Skip to main content

Introduction to data validation

Data validation is in essence about performing data unit testing (similar to code unit tests) so that you know when the data is not matching your expectations. The more granular unit testing, the more granular will your understanding of the data quality issue at hand be when things don’t match up. Through Rebase Vaildators, users can specify validators (sometimes called constraints or expectations) on their data that can be used to trigger alerts and monitor data quality over time. It enables users, for instance, to:
  • Detect data quality issues such as missing values, flatliners and wrong formats
  • Detect data (distribution) drift
  • Detect concept drift and/or model performance degradation
  • Detect anomalies such as under-performing energy assets or malfunctioning sensors

Defining and running data validations

Validations and validation suites are created through the rb.Validator object. You can either use one of the pre-defined validations or you can define your own custom validation.
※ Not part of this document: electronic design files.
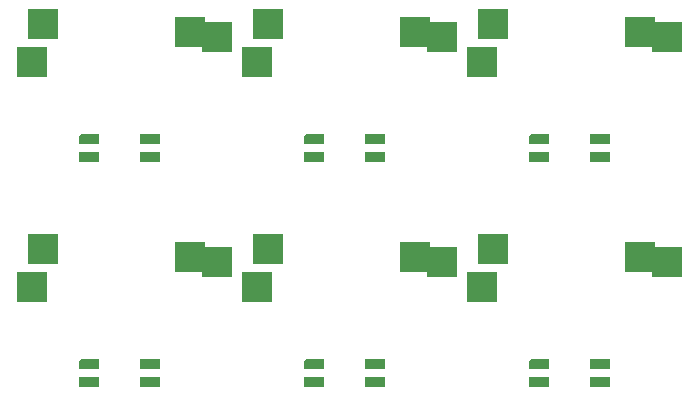
<source format=gbr>
%TF.GenerationSoftware,KiCad,Pcbnew,(6.0.2)*%
%TF.CreationDate,2022-08-22T21:21:30-07:00*%
%TF.ProjectId,minipad,6d696e69-7061-4642-9e6b-696361645f70,rev?*%
%TF.SameCoordinates,Original*%
%TF.FileFunction,Paste,Bot*%
%TF.FilePolarity,Positive*%
%FSLAX46Y46*%
G04 Gerber Fmt 4.6, Leading zero omitted, Abs format (unit mm)*
G04 Created by KiCad (PCBNEW (6.0.2)) date 2022-08-22 21:21:30*
%MOMM*%
%LPD*%
G01*
G04 APERTURE LIST*
G04 Aperture macros list*
%AMOutline5P*
0 Free polygon, 5 corners , with rotation*
0 The origin of the aperture is its center*
0 number of corners: always 5*
0 $1 to $10 corner X, Y*
0 $11 Rotation angle, in degrees counterclockwise*
0 create outline with 5 corners*
4,1,5,$1,$2,$3,$4,$5,$6,$7,$8,$9,$10,$1,$2,$11*%
%AMOutline6P*
0 Free polygon, 6 corners , with rotation*
0 The origin of the aperture is its center*
0 number of corners: always 6*
0 $1 to $12 corner X, Y*
0 $13 Rotation angle, in degrees counterclockwise*
0 create outline with 6 corners*
4,1,6,$1,$2,$3,$4,$5,$6,$7,$8,$9,$10,$11,$12,$1,$2,$13*%
%AMOutline7P*
0 Free polygon, 7 corners , with rotation*
0 The origin of the aperture is its center*
0 number of corners: always 7*
0 $1 to $14 corner X, Y*
0 $15 Rotation angle, in degrees counterclockwise*
0 create outline with 7 corners*
4,1,7,$1,$2,$3,$4,$5,$6,$7,$8,$9,$10,$11,$12,$13,$14,$1,$2,$15*%
%AMOutline8P*
0 Free polygon, 8 corners , with rotation*
0 The origin of the aperture is its center*
0 number of corners: always 8*
0 $1 to $16 corner X, Y*
0 $17 Rotation angle, in degrees counterclockwise*
0 create outline with 8 corners*
4,1,8,$1,$2,$3,$4,$5,$6,$7,$8,$9,$10,$11,$12,$13,$14,$15,$16,$1,$2,$17*%
G04 Aperture macros list end*
%ADD10R,2.550000X2.500000*%
%ADD11R,2.550000X2.550000*%
%ADD12R,1.700000X0.820000*%
%ADD13Outline5P,-0.850000X0.246000X-0.686000X0.410000X0.850000X0.410000X0.850000X-0.410000X-0.850000X-0.410000X0.000000*%
G04 APERTURE END LIST*
D10*
%TO.C,SW4*%
X211993298Y-145534189D03*
D11*
X214253298Y-145914189D03*
X199503298Y-144864189D03*
D10*
X198568298Y-148074189D03*
D12*
X208578298Y-156064189D03*
X203378298Y-156064189D03*
X208578298Y-154564189D03*
D13*
X203378298Y-154564189D03*
%TD*%
D10*
%TO.C,SW3*%
X250093330Y-126484173D03*
D11*
X252353330Y-126864173D03*
X237603330Y-125814173D03*
D10*
X236668330Y-129024173D03*
D12*
X246678330Y-137014173D03*
X241478330Y-137014173D03*
X246678330Y-135514173D03*
D13*
X241478330Y-135514173D03*
%TD*%
D11*
%TO.C,SW2*%
X233303314Y-126864173D03*
D10*
X231043314Y-126484173D03*
X217618314Y-129024173D03*
D11*
X218553314Y-125814173D03*
D12*
X227628314Y-137014173D03*
X222428314Y-137014173D03*
X227628314Y-135514173D03*
D13*
X222428314Y-135514173D03*
%TD*%
D10*
%TO.C,SW6*%
X250093330Y-145534189D03*
D11*
X252353330Y-145914189D03*
D10*
X236668330Y-148074189D03*
D11*
X237603330Y-144864189D03*
D12*
X246678330Y-156064189D03*
X241478330Y-156064189D03*
X246678330Y-154564189D03*
D13*
X241478330Y-154564189D03*
%TD*%
D11*
%TO.C,SW1*%
X214253298Y-126864173D03*
D10*
X211993298Y-126484173D03*
X198568298Y-129024173D03*
D11*
X199503298Y-125814173D03*
D12*
X208578298Y-137014173D03*
X203378298Y-137014173D03*
X208578298Y-135514173D03*
D13*
X203378298Y-135514173D03*
%TD*%
D10*
%TO.C,SW5*%
X231043314Y-145534189D03*
D11*
X233303314Y-145914189D03*
X218553314Y-144864189D03*
D10*
X217618314Y-148074189D03*
D12*
X227628314Y-156064189D03*
X222428314Y-156064189D03*
X227628314Y-154564189D03*
D13*
X222428314Y-154564189D03*
%TD*%
M02*

</source>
Here is a simple example to check if a specific column is within a pre-defined bound:
import rebase as rb

df = pd.read_csv("your_csv_file.csv")

validator = rb.Validator()
validator.column_between_values(column="power_production", low=0, high=100)
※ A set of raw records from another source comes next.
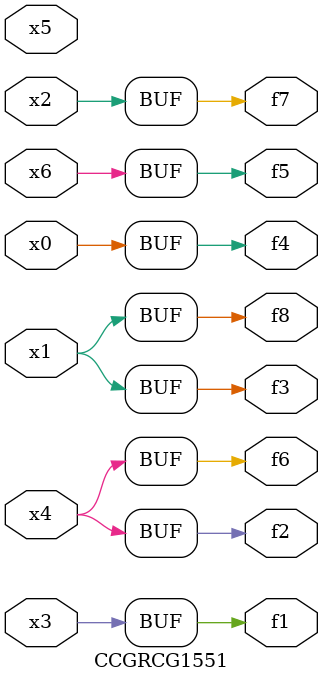
<source format=v>
module CCGRCG1551(
	input x0, x1, x2, x3, x4, x5, x6,
	output f1, f2, f3, f4, f5, f6, f7, f8
);
	assign f1 = x3;
	assign f2 = x4;
	assign f3 = x1;
	assign f4 = x0;
	assign f5 = x6;
	assign f6 = x4;
	assign f7 = x2;
	assign f8 = x1;
endmodule

</source>
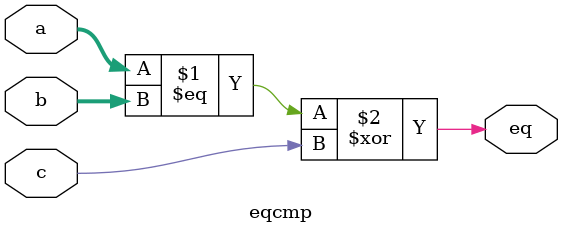
<source format=sv>
`timescale 1ns / 1ps


module eqcmp(input logic [31:0] a,
              input logic [31:0] b,
              input logic c,
              output logic eq);

assign eq=(a==b)^c;
endmodule

</source>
result = validator.run(df)
Several validations can be packaged into a validation suite by adding them after each other:
import rebase as rb

df = pd.read_csv("your_csv_file.csv")

validator = rb.Validator()
validator.column_between_values(column="power_production", low=0, high=100)
validator.column_not_nan(column="power_production")
validator.column_not_flatline(column="power_production")

result = validator.run(df)

Creating custom data validations

import rebase as rb

df = pd.read_csv("your_csv_file.csv")

class Validator(rb.Validator): 
    def check_if_float_column_contains_only_integers(column): 
        check = df[column].apply(float.is_integer).all()

        return check

validator = Validator()
validator.check_if_float_column_contains_only_integers(column="power_production", low=0, high=100)

result = validator.run(df)